Dia sangat marah, dan mau menghunus pedangnya.
Pada saat mau menghujamkan pedangnya, dia ingat lagi nasihat Confucius,
jangan membunuh.
Dia lalu menyalakan lilin dan ternyata yang tidur disamping
istrinya adalah adik istrinya.
Pada keesokan harinya, Yan Hui kembali ke Confucius,
berlutut dan berkata:
“Guru, bagaimana guru tahu apa yang akan terjadi?”
Confucius berkata: “Kemarin hari sangatlah panas,
diperkirakan akan turun hujan petir, makanya guru mengingatkanmu untuk tidak
berlindung dibawah pohon.
Kamu kemarin pergi dengan amarah dan membawa pedang,
maka guru mengingatkanmu agar jangan membunuh”.
Yan Hui berkata: “Guru, perkiraanmu hebat sekali,
murid sangatlah kagum.”
Jawab Confucius : “Aku tahu kamu minta cuti bukanlah
karena urusan keluarga.
Kamu tidak ingin belajar lagi dariku.
Cobalah kamu pikir.
Kemarin guru bilang 3×8=23 adalah benar, kamu kalah dan kehilangan jabatanmu.
Tapi jikalau guru bilang 3×8=24 adalah benar, si
pembeli kainlah yang kalah
dan itu berarti akan hilang 1 nyawa.
Menurutmu, jabatanmu lebih penting atau kehilangan 1
nyawa yang lebih penting?”
Yan Hui sadar akan kesalahannya dan berkata : “Guru
mementingkan yang lebih
utama, murid malah berpikir guru sudah tua dan pikun.
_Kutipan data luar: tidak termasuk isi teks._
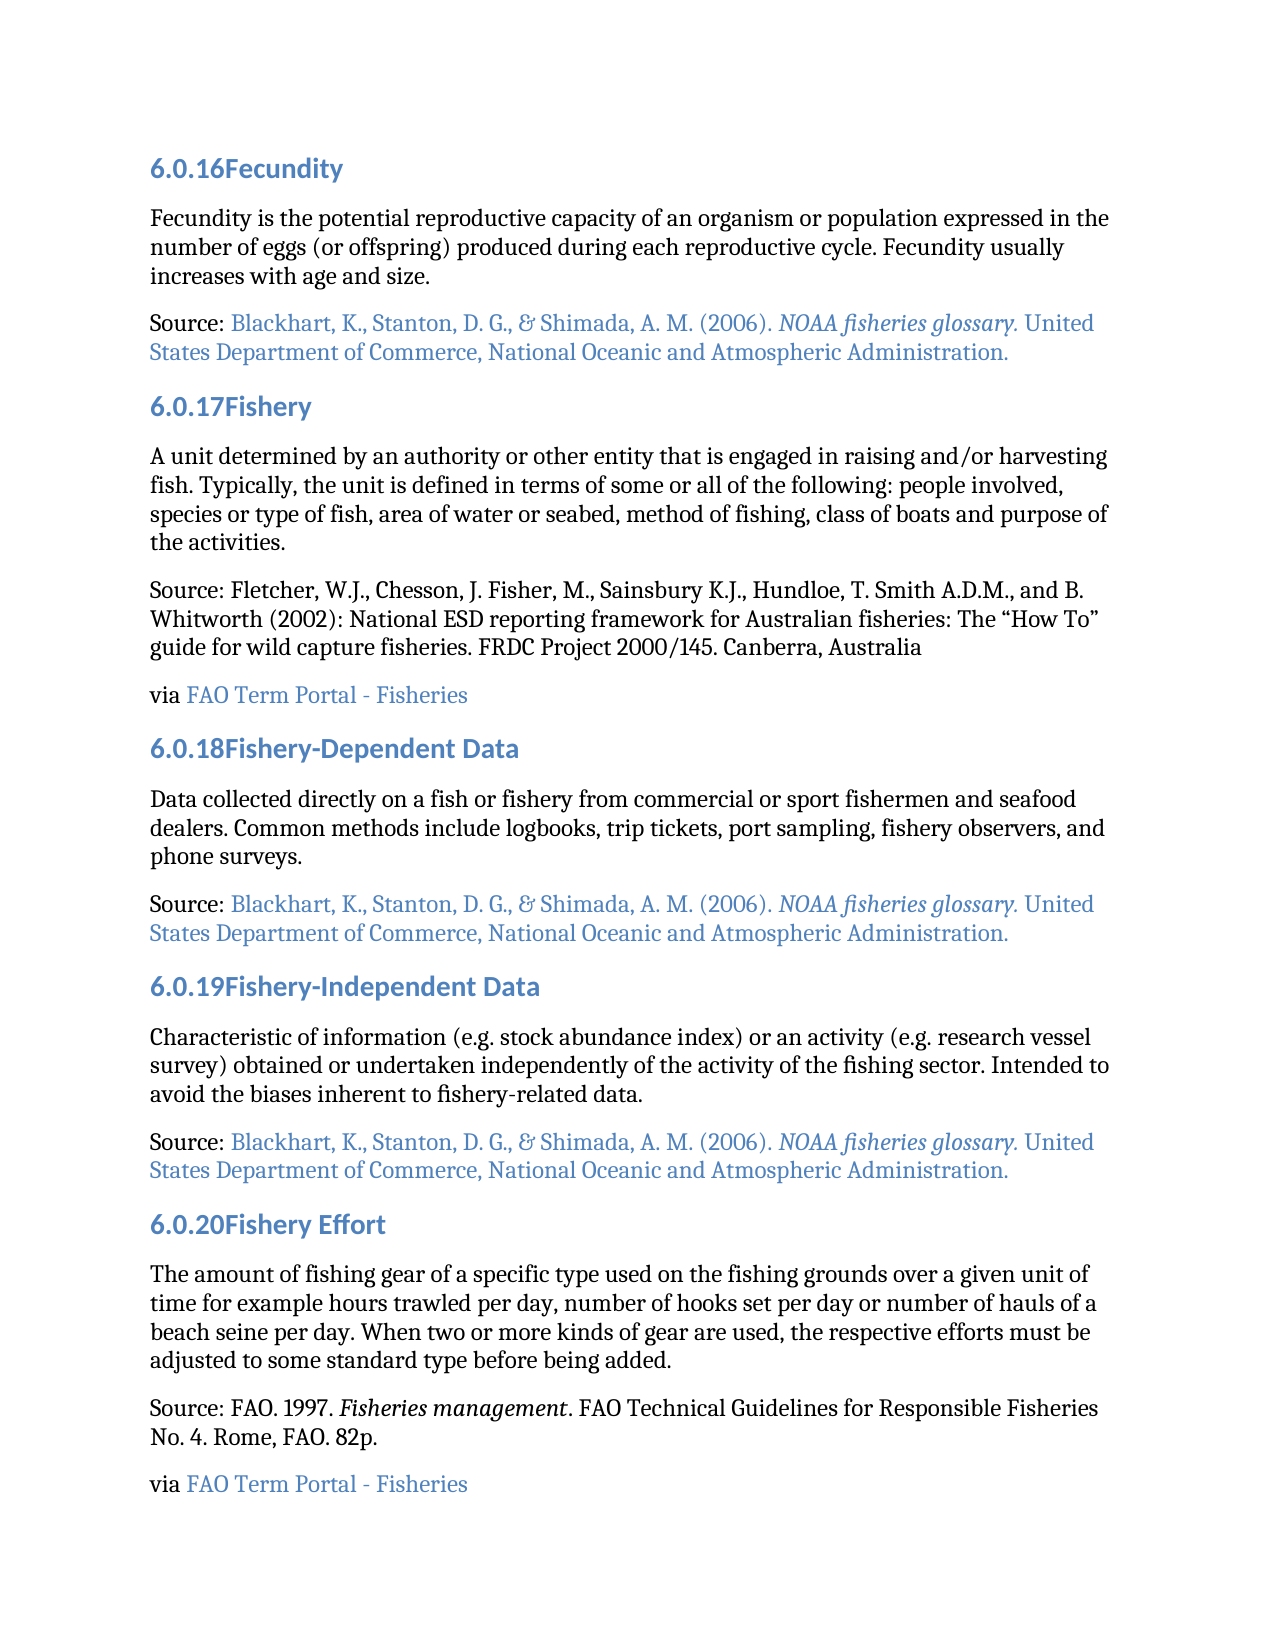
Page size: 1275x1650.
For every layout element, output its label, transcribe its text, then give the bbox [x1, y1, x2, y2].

text Source: Fletcher, W.J., Chesson, J. Fisher, M., Sainsbury K.J., Hundloe, T. Smith A.D.M., and B. Whitworth (2002): National ESD reporting framework for Australian fisheries: The “How To” guide for wild capture fisheries. FRDC Project 2000/145. Canberra, Australia [150, 576, 1125, 662]
text Source: Blackhart, K., Stanton, D. G., & Shimada, A. M. (2006). NOAA fisheries glossary. United States Department of Commerce, National Oceanic and Atmospheric Administration. [150, 309, 1125, 367]
text via FAO Term Portal - Fisheries [150, 1470, 1125, 1499]
text Source: Blackhart, K., Stanton, D. G., & Shimada, A. M. (2006). NOAA fisheries glossary. United States Department of Commerce, National Oceanic and Atmospheric Administration. [150, 890, 1125, 947]
text Source: FAO. 1997. Fisheries management. FAO Technical Guidelines for Responsible Fisheries No. 4. Rome, FAO. 82p. [150, 1394, 1125, 1451]
text Characteristic of information (e.g. stock abundance index) or an activity (e.g. research vessel survey) obtained or undertaken independently of the activity of the ﬁshing sector. Intended to avoid the biases inherent to ﬁshery-related data. [150, 1022, 1125, 1109]
subtitle 6.0.17 Fishery [150, 388, 1125, 423]
subtitle 6.0.18 Fishery-Dependent Data [150, 730, 1125, 766]
text Fecundity is the potential reproductive capacity of an organism or population expressed in the number of eggs (or offspring) produced during each reproductive cycle. Fecundity usually increases with age and size. [150, 204, 1125, 291]
subtitle 6.0.20 Fishery Effort [150, 1206, 1125, 1241]
text The amount of fishing gear of a specific type used on the fishing grounds over a given unit of time for example hours trawled per day, number of hooks set per day or number of hauls of a beach seine per day. When two or more kinds of gear are used, the respective efforts must be adjusted to some standard type before being added. [150, 1260, 1125, 1375]
subtitle 6.0.19 Fishery-Independent Data [150, 968, 1125, 1004]
subtitle 6.0.16 Fecundity [150, 150, 1125, 186]
text via FAO Term Portal - Fisheries [150, 681, 1125, 709]
text Source: Blackhart, K., Stanton, D. G., & Shimada, A. M. (2006). NOAA fisheries glossary. United States Department of Commerce, National Oceanic and Atmospheric Administration. [150, 1127, 1125, 1185]
text Data collected directly on a fish or fishery from commercial or sport fishermen and seafood dealers. Common methods include logbooks, trip tickets, port sampling, fishery observers, and phone surveys. [150, 785, 1125, 871]
text A unit determined by an authority or other entity that is engaged in raising and/or harvesting fish. Typically, the unit is defined in terms of some or all of the following: people involved, species or type of fish, area of water or seabed, method of fishing, class of boats and purpose of the activities. [150, 442, 1125, 557]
Murid benar2 malu.”
Sejak itu, kemanapun Confucius pergi Yan Hui selalu
mengikutinya.
Cerita ini mengingatkan kita:
Jikapun aku bertaruh dan memenangkan seluruh dunia,
tapi aku kehilangan kamu, apalah artinya.
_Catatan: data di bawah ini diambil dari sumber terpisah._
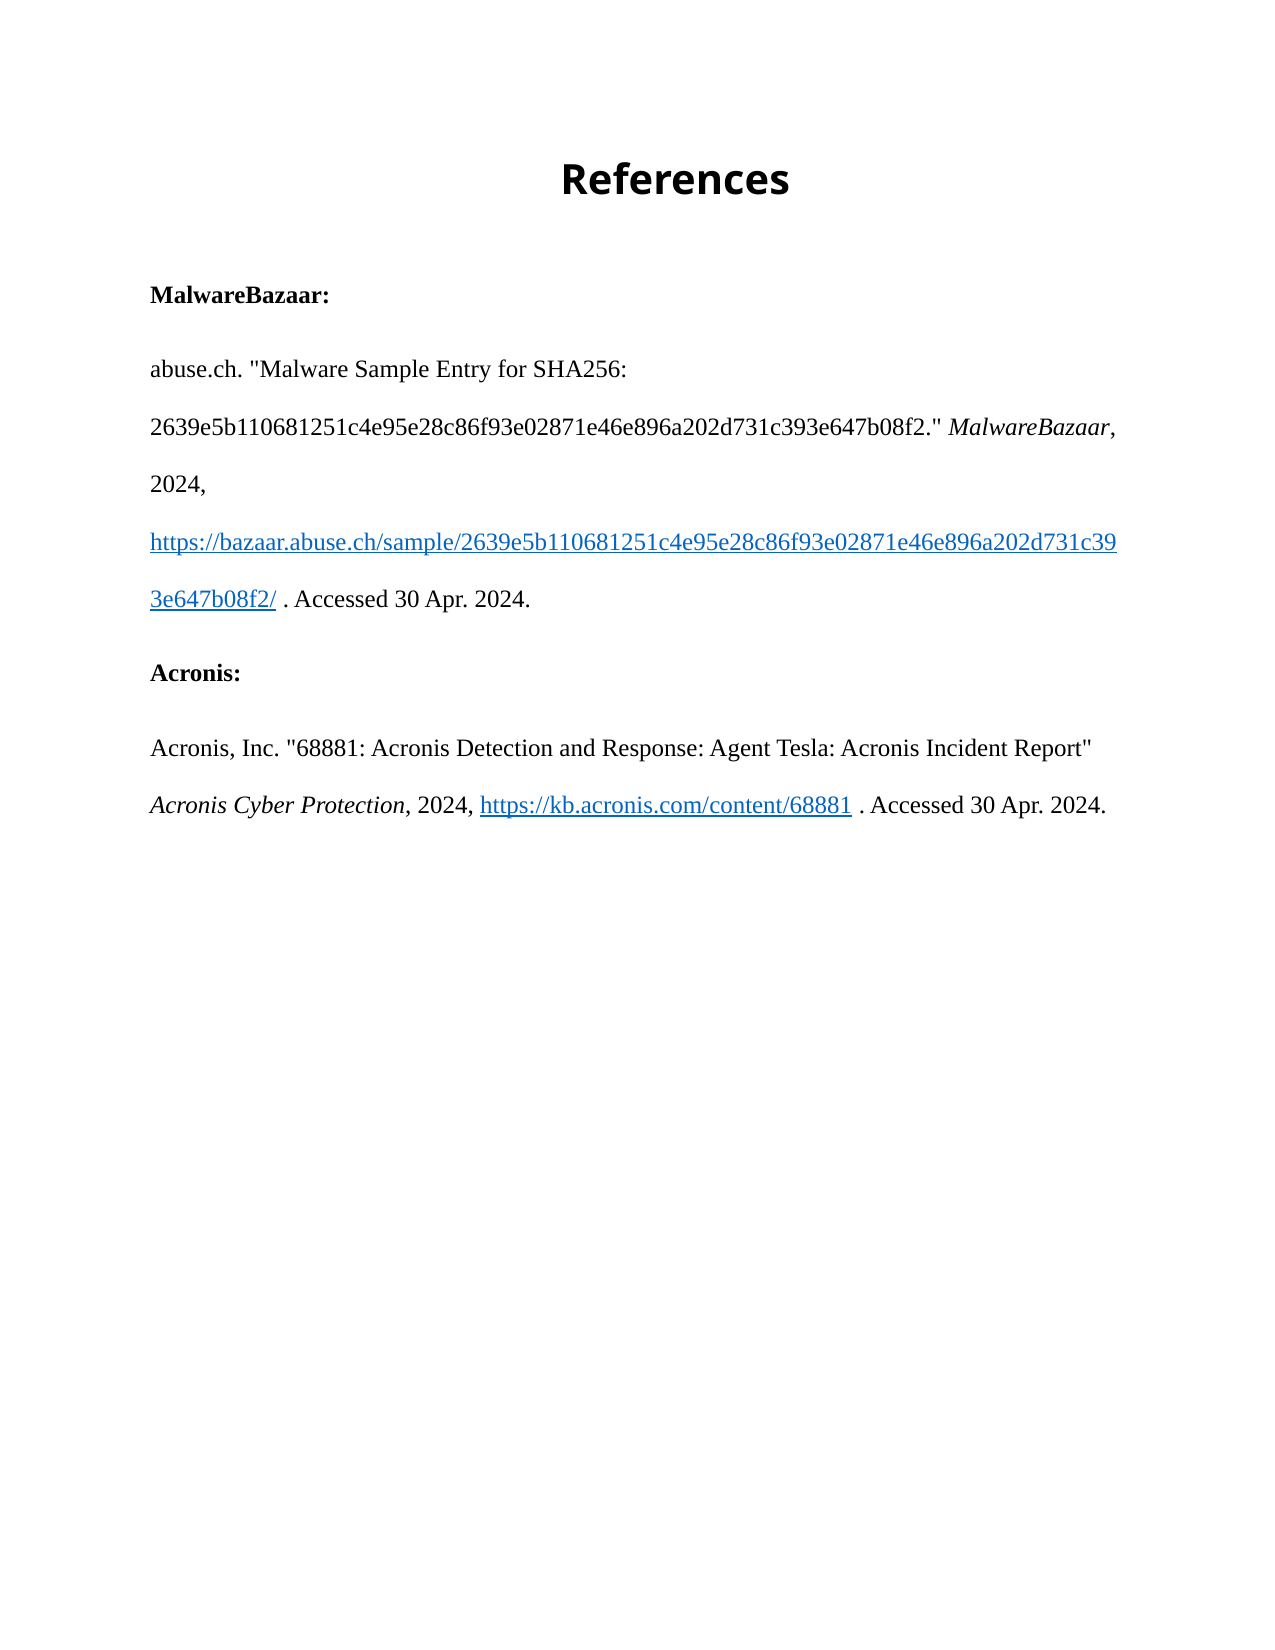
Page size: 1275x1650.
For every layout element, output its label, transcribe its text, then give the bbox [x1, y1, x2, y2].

text References [150, 150, 1125, 207]
text MalwareBazaar: [150, 280, 1125, 309]
text Acronis, Inc. "68881: Acronis Detection and Response: Agent Tesla: Acronis Incident Report" Acronis Cyber Protection, 2024, https://kb.acronis.com/content/68881 . Accessed 30 Apr. 2024. [150, 733, 1125, 819]
text abuse.ch. "Malware Sample Entry for SHA256: 2639e5b110681251c4e95e28c86f93e02871e46e896a202d731c393e647b08f2." MalwareBazaar, 2024, https://bazaar.abuse.ch/sample/2639e5b110681251c4e95e28c86f93e02871e46e896a202d731c393e647b08f2/ . Accessed 30 Apr. 2024. [150, 354, 1125, 613]
text Acronis: [150, 658, 1125, 687]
Dengan kata lain, kamu bertaruh memenangkan apa yang
kamu anggap adalah kebenaran, tapi malah kehilangan sesuatu yang lebih penting.
Banyak hal ada kadar kepentingannya.
Janganlah gara-gara bertaruh mati-matian untuk prinsip
kebenaran itu, tapi akhirnya malah menyesal, sudahlah terlambat.
Banyak hal sebenarnya tidak perlu dipertaruhkan.